=== MATERIAL FOR THE TASK ===
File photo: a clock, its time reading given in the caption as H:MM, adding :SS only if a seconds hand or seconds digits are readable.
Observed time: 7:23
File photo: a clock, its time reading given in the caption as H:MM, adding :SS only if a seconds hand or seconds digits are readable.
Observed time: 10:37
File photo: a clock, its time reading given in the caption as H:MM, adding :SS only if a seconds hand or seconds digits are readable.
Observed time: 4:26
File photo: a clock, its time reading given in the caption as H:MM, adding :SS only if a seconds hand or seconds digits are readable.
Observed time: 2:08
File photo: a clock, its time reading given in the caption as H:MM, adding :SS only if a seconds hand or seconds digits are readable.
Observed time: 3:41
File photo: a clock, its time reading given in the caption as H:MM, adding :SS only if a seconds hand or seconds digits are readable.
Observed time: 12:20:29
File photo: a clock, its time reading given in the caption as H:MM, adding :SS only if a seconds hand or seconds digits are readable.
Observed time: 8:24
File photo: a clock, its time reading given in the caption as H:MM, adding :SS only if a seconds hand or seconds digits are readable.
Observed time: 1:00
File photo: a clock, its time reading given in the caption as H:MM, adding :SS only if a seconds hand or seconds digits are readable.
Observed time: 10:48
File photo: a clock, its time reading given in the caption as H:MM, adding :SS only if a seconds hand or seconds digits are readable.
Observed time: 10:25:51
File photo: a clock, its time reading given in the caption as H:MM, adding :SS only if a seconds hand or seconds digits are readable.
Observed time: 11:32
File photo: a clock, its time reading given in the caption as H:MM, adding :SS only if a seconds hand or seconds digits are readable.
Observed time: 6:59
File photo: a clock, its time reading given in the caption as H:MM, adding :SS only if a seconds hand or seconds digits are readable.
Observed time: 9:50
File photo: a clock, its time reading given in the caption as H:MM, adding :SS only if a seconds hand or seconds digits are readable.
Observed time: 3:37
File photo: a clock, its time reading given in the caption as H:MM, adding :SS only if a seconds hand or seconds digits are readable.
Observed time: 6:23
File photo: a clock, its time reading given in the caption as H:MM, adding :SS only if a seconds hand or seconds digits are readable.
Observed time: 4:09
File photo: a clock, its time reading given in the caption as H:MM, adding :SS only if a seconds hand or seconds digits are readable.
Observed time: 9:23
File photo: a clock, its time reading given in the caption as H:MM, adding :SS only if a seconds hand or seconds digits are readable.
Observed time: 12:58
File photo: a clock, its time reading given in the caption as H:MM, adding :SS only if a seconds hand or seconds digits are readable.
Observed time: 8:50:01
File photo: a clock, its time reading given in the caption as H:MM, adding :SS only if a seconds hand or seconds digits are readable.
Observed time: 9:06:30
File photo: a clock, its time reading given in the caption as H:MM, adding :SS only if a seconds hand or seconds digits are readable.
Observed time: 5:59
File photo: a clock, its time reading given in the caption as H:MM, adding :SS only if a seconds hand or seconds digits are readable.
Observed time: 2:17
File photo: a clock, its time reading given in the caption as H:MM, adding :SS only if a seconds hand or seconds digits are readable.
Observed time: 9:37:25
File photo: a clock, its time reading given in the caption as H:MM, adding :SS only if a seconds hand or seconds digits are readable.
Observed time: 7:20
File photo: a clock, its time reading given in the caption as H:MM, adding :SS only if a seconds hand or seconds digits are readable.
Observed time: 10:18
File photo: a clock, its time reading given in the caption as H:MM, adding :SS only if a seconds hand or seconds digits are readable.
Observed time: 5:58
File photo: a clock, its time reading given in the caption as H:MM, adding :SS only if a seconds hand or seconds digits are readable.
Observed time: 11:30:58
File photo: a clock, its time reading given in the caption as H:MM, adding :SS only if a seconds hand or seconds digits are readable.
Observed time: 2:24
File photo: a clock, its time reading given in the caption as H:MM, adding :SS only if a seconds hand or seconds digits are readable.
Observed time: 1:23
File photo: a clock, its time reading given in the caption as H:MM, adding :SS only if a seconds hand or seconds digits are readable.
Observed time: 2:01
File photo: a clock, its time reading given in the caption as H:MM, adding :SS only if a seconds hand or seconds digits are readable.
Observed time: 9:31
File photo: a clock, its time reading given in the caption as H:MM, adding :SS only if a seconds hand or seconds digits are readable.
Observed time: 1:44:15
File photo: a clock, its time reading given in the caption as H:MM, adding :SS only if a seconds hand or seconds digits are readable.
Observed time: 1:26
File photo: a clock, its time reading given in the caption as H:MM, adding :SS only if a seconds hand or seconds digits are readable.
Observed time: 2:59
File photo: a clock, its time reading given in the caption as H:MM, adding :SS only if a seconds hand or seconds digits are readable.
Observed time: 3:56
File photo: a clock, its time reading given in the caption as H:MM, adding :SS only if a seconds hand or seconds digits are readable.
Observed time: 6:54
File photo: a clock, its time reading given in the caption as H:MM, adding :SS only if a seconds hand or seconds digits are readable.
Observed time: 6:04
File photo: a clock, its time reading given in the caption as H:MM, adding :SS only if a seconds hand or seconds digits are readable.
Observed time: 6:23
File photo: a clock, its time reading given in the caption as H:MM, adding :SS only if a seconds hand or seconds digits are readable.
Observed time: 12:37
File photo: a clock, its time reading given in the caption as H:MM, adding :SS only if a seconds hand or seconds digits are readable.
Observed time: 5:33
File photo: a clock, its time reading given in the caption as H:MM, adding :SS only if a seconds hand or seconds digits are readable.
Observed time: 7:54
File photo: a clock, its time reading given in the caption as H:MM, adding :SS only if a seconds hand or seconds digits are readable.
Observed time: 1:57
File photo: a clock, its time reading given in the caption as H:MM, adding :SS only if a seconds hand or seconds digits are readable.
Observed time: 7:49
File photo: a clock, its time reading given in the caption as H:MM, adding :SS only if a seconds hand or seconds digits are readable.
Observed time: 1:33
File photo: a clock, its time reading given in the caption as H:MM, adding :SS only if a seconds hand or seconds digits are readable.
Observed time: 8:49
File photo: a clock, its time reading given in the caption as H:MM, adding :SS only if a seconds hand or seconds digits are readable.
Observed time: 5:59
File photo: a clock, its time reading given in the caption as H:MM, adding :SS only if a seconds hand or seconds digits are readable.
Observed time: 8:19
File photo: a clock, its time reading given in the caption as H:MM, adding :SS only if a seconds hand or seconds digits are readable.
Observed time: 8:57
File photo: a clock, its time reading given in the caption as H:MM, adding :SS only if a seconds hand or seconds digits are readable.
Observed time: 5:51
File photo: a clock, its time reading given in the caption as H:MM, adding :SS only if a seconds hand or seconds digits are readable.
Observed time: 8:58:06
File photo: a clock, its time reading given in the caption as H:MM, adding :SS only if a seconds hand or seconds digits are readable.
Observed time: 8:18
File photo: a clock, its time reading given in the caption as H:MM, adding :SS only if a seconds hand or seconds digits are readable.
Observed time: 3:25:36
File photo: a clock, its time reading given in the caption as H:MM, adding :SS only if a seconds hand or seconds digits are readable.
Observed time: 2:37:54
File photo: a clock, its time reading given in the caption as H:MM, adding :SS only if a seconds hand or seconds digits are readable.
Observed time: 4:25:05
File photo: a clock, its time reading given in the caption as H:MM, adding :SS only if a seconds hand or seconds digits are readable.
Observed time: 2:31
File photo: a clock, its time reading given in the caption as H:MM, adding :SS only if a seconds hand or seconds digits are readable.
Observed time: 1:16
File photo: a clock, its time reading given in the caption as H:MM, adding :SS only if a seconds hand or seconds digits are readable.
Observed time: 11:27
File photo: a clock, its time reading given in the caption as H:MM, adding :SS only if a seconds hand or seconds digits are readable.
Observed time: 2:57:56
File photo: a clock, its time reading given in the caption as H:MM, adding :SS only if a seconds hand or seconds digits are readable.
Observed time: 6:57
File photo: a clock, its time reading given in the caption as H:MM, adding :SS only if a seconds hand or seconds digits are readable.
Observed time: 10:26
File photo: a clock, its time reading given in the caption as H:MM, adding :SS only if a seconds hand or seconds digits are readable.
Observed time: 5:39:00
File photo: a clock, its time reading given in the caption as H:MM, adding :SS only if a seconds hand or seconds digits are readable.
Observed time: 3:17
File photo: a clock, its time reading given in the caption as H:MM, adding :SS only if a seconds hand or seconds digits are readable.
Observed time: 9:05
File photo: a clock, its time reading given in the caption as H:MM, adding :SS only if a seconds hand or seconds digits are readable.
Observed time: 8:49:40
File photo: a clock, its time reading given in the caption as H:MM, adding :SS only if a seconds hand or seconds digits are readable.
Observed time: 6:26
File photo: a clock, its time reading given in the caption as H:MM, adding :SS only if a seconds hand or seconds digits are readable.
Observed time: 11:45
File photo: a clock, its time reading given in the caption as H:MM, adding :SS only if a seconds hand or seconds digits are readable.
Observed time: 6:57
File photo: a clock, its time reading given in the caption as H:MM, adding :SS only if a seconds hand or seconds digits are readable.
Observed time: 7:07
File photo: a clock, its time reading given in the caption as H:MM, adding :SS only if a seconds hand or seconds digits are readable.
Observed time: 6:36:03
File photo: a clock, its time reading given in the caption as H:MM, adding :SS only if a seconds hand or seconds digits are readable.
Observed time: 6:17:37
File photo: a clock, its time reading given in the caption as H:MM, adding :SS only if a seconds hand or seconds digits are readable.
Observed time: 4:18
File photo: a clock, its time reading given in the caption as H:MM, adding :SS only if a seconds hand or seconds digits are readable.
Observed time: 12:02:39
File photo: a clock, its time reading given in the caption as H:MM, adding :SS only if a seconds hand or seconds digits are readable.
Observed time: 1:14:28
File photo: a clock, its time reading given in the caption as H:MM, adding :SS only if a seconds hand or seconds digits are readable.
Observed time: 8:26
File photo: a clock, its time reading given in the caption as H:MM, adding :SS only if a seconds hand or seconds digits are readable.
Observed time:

=== BRIEF ===
Copy word for word the stretch of the records from the start through the line that contains "Observed time: 7:23".

=== RESULT FOR THIS TASK ===
File photo: a clock, its time reading given in the caption as H:MM, adding :SS only if a seconds hand or seconds digits are readable.
Observed time: 7:23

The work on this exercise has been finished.